The Houston Rockets had a better offense, a better defense and a better record than the Warriors during the regular season. The Rockets also beat the Warriors two out of three times. The Rockets were better than the Warriors.
But those basic, surface-level metrics don’t get to the heart of what’s really important in the upcoming Western Conference Finals, because they don’t account for the Zaza Pachulia Factor. Or “ZZPF.” An advanced statistic of sorts.
This is a look at the advanced metrics that could determine the winner of the upcoming playoff series, a statistical look at a game played by human beings. The metrics that show where the Warriors have advantages and where they’re vulnerable.
Advantage No. 1: No more Zaza
The Warriors center probably won’t play against the Rockets. He hasn’t played at all during the playoffs, not even during garbage time.
Pachulia started all three games against the Rockets during the regular season, and the Rockets made 46 3-pointers and shot 36 percent from behind the arc in those games. They exploited the ZZPF.
During the regular season when Pachulia was on the court, opponents made 39.6 percent of their 3s — but just 34.4 percent of their 3s when he was on the bench. Pachulia destroyed the Warriors’ perimeter defense, because he’s not a perimeter defender. He’s a low-post defender.
In the playoffs, the Warriors have played Kevon Looney instead of Pachulia. And with Looney on the court, opponents have made only 28.1 percent of their 3s, as opposed to 35 percent when he has been on the bench. Looney is an excellent perimeter defender. He’s the anti-Zaza.
Looney probably will play at least 20 minutes per game in this series. During the regular season, he played only 35 minutes total against the Rockets.
The Rockets shoot more 3s than any other team. They’re averaging 39.9 3s during the playoffs. Defending that shot may be the key to beating them.

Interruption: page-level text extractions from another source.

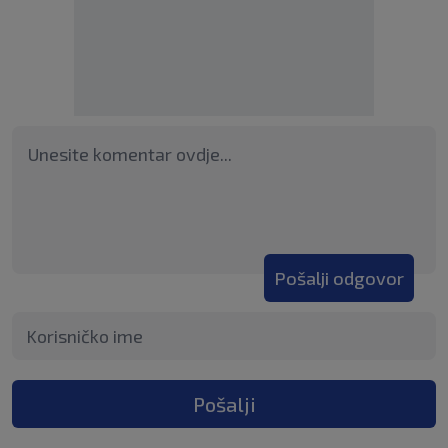
Pošalji odgovor
Pošalji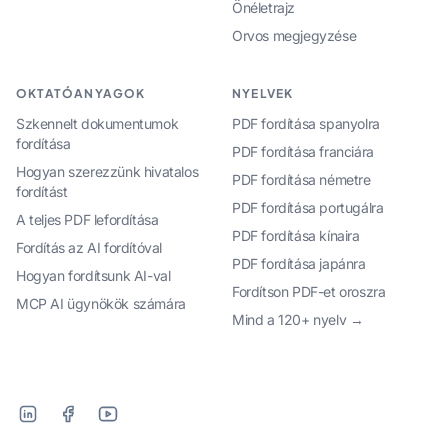
Önéletrajz
Orvos megjegyzése
OKTATÓANYAGOK
NYELVEK
Szkennelt dokumentumok
PDF fordítása spanyolra
fordítása
PDF fordítása franciára
Hogyan szerezzünk hivatalos
PDF fordítása németre
fordítást
PDF fordítása portugálra
A teljes PDF lefordítása
PDF fordítása kínaira
Fordítás az AI fordítóval
PDF fordítása japánra
Hogyan fordítsunk AI-val
Fordítson PDF-et oroszra
MCP AI ügynökök számára
Mind a 120+ nyelv →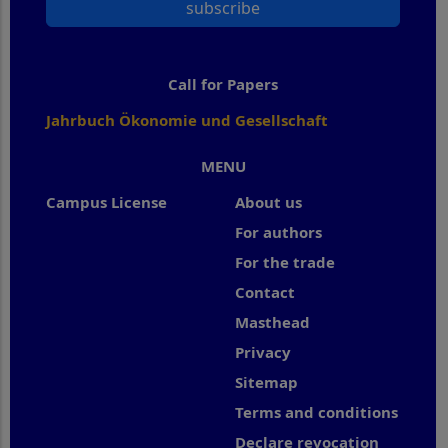
subscribe
Call for Papers
Jahrbuch Ökonomie und Gesellschaft
MENU
Campus License
About us
For authors
For the trade
Contact
Masthead
Privacy
Sitemap
Terms and conditions
Declare revocation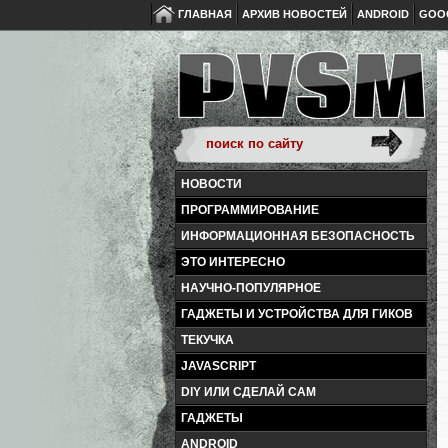
ГЛАВНАЯ
АРХИВ НОВОСТЕЙ
ANDROID
GOO
НОВОСТИ
ПРОГРАММИРОВАНИЕ
ИНФОРМАЦИОННАЯ БЕЗОПАСНОСТЬ
ЭТО ИНТЕРЕСНО
НАУЧНО-ПОПУЛЯРНОЕ
ГАДЖЕТЫ И УСТРОЙСТВА ДЛЯ ГИКОВ
ТЕКУЧКА
JAVASCRIPT
DIY ИЛИ СДЕЛАЙ САМ
ГАДЖЕТЫ
ANDROID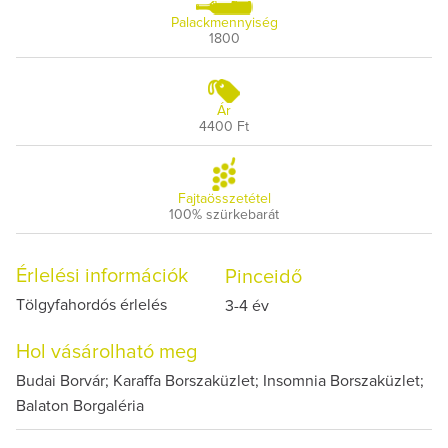
Palackmennyiség
1800
Ár
4400 Ft
Fajtaösszetétel
100% szürkebarát
Érlelési információk
Pinceidő
Tölgyfahordós érlelés
3-4 év
Hol vásárolható meg
Budai Borvár; Karaffa Borszaküzlet; Insomnia Borszaküzlet;
Balaton Borgaléria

Through the first two rounds of the playoffs, the Warriors are defending 3s well. They’ve allowed opponents to make just 32 percent of their 3s — best in the NBA. The Warriors have improved their perimeter defense since the regular season, when they gave up 35.7 percent from beyond the 3-point arc.

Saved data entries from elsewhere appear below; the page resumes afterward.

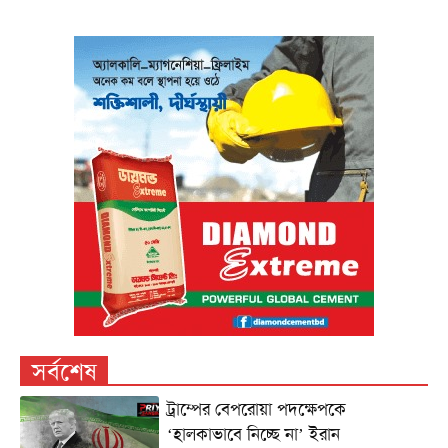
সর্বশেষ
ট্রাম্পের বেপরোয়া পদক্ষেপকে
‘হালকাভাবে নিচ্ছে না’ ইরান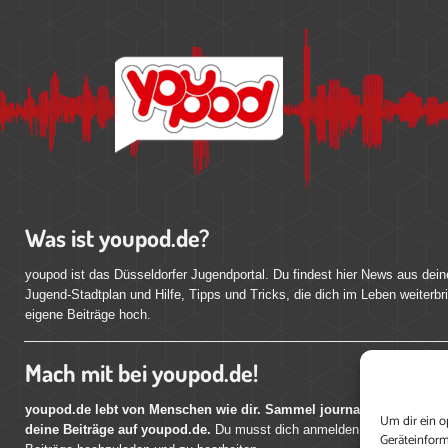
Was ist youpod.de?
youpod ist das Düsseldorfer Jugendportal. Du findest hier News aus dein
Jugend-Stadtplan und Hilfe, Tipps und Tricks, die dich im Leben weiterbr
eigene Beiträge hoch.
Mach mit bei youpod.de!
youpod.de lebt von Menschen wie dir. Sammel journalistische Erfahr
Um dir ein o
deine Beiträge auf youpod.de.
Du musst dich anmelden, um alle Funktio
Geräteinform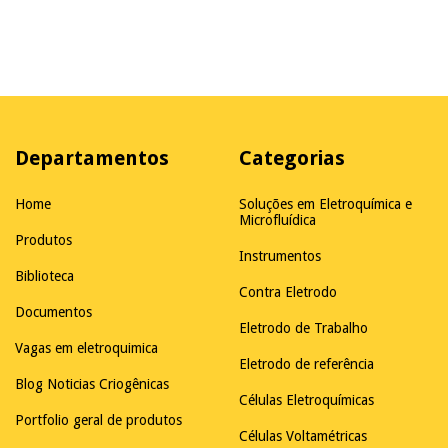
Departamentos
Categorias
Home
Soluções em Eletroquímica e
Microfluídica
Produtos
Instrumentos
Biblioteca
Contra Eletrodo
Documentos
Eletrodo de Trabalho
Vagas em eletroquimica
Eletrodo de referência
Blog Noticias Criogênicas
Células Eletroquímicas
Portfolio geral de produtos
Células Voltamétricas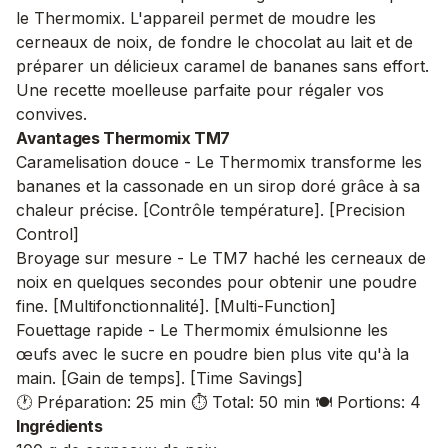
le Thermomix. L'appareil permet de moudre les
cerneaux de noix, de fondre le chocolat au lait et de
préparer un délicieux caramel de bananes sans effort.
Une recette moelleuse parfaite pour régaler vos
convives.
Avantages Thermomix TM7
Caramelisation douce - Le Thermomix transforme les
bananes et la cassonade en un sirop doré grâce à sa
chaleur précise. [Contrôle température]. [Precision
Control]
Broyage sur mesure - Le TM7 haché les cerneaux de
noix en quelques secondes pour obtenir une poudre
fine. [Multifonctionnalité]. [Multi-Function]
Fouettage rapide - Le Thermomix émulsionne les
œufs avec le sucre en poudre bien plus vite qu'à la
main. [Gain de temps]. [Time Savings]
🕐 Préparation: 25 min
⏱️ Total: 50 min
🍽️ Portions: 4
Ingrédients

They’re playing harder, and they’re not playing Pachulia. That’s what changed.
Vulnerability No. 1: No more Zaza
As much as Pachulia hurt the Warriors’ perimeter defense, he helped their 3-point shooting — despite never shooting a 3 himself.

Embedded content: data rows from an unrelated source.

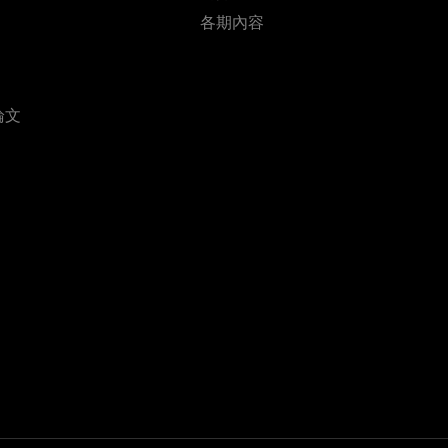
各期內容
論文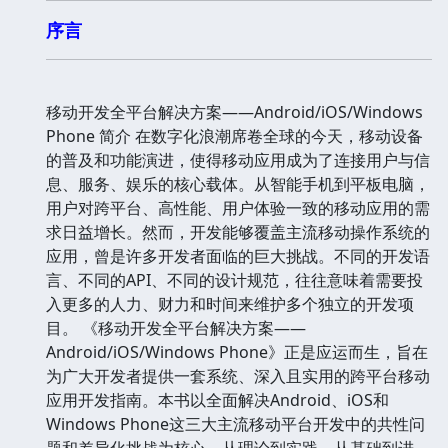
序言
移动开发全平台解决方案——Android/iOS/Windows
Phone 简介 在数字化浪潮席卷全球的今天，移动设备
的普及和功能演进，使得移动应用成为了连接用户与信
息、服务、娱乐的核心载体。从智能手机到平板电脑，
用户对跨平台、高性能、用户体验一致的移动应用的需
求日益增长。然而，开发能够覆盖主流移动操作系统的
应用，曾是许多开发者面临的巨大挑战。不同的开发语
言、不同的API、不同的设计规范，往往意味着需要投
入更多的人力、财力和时间来维护多个独立的开发项
目。 《移动开发全平台解决方案——
Android/iOS/Windows Phone》正是应运而生，旨在
为广大开发者提供一套系统、深入且实用的跨平台移动
应用开发指南。本书以全面解决Android、iOS和
Windows Phone这三大主流移动平台开发中的共性问
题和差异化挑战为核心，从理论到实践，从基础到进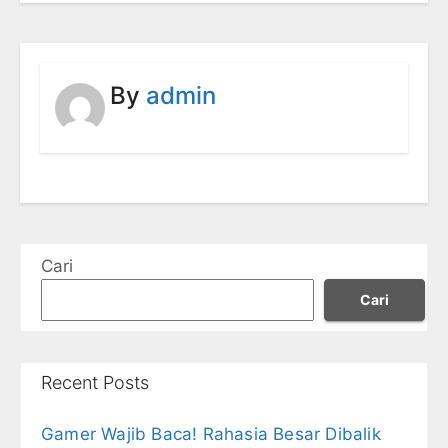
By
admin
Cari
Cari
Recent Posts
Gamer Wajib Baca! Rahasia Besar Dibalik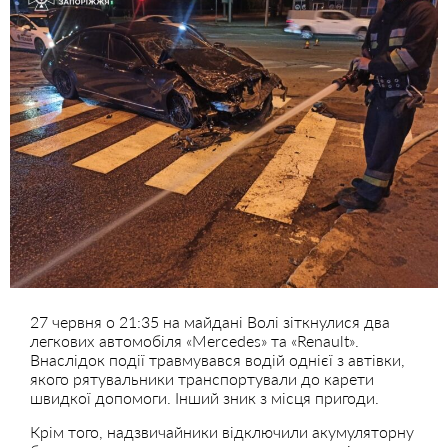
27 червня о 21:35 на майдані Волі зіткнулися два
легкових автомобіля «Mercedes» та «Renault».
Внаслідок події травмувався водій однієї з автівки,
якого рятувальники транспортували до карети
швидкої допомоги. Інший зник з місця пригоди.
Крім того, надзвичайники відключили акумуляторну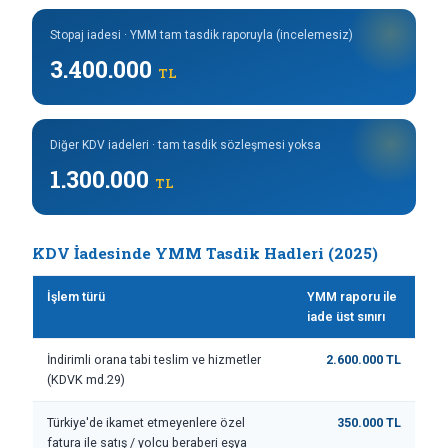
Stopaj iadesi · YMM tam tasdik raporuyla (incelemesiz)
3.400.000
TL
Diğer KDV iadeleri · tam tasdik sözleşmesi yoksa
1.300.000
TL
KDV İadesinde YMM Tasdik Hadleri (2025)
İşlem türü
YMM raporu ile
iade üst sınırı
İndirimli orana tabi teslim ve hizmetler
2.600.000 TL
(KDVK md.29)
Türkiye'de ikamet etmeyenlere özel
350.000 TL
fatura ile satış / yolcu beraberi eşya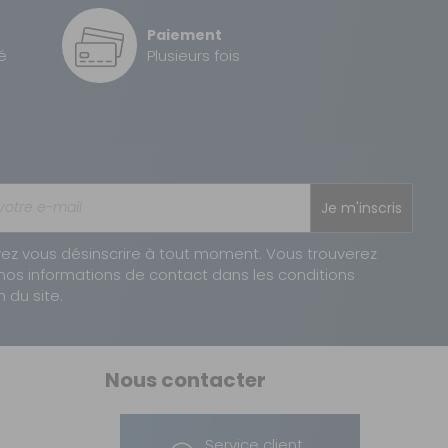
Paiement
é
Plusieurs fois
Je m'inscris
ez vous désinscrire à tout moment. Vous trouverez
nos informations de contact dans les conditions
n du site.
Nous contacter
Service client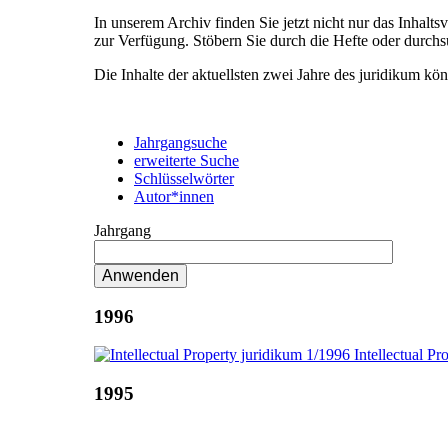
In unserem Archiv finden Sie jetzt nicht nur das Inhalt
zur Verfügung. Stöbern Sie durch die Hefte oder durch
Die Inhalte der aktuellsten zwei Jahre des juridikum kö
Jahrgangsuche
erweiterte Suche
Schlüsselwörter
Autor*innen
Jahrgang
1996
1995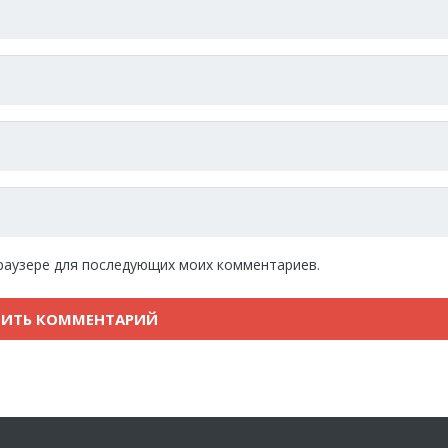
 браузере для последующих моих комментариев.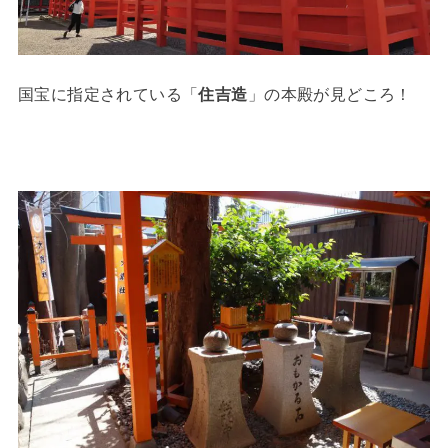
国宝に指定されている「
住吉造
」の本殿が見どころ！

Pachulia is the Warriors’ best screener. He led the team during the regular season with 2.7 screen assists per game. NBA.com defines a “screen assist” as any screen that directly leads to a made basket.
The Warriors shot 43.9 percent from behind the 3-point line as a team during the regular season when Pachulia was playing. That’s an extremely high number. When he wasn’t playing, the number fell to 37.3 percent. Pachulia is an underrated member of the Warriors’ offense.
He is no longer in their rotation. And without him, the Warriors are making just 32.9 percent of their 3s in the playoffs — the lowest percentage of the four remaining teams.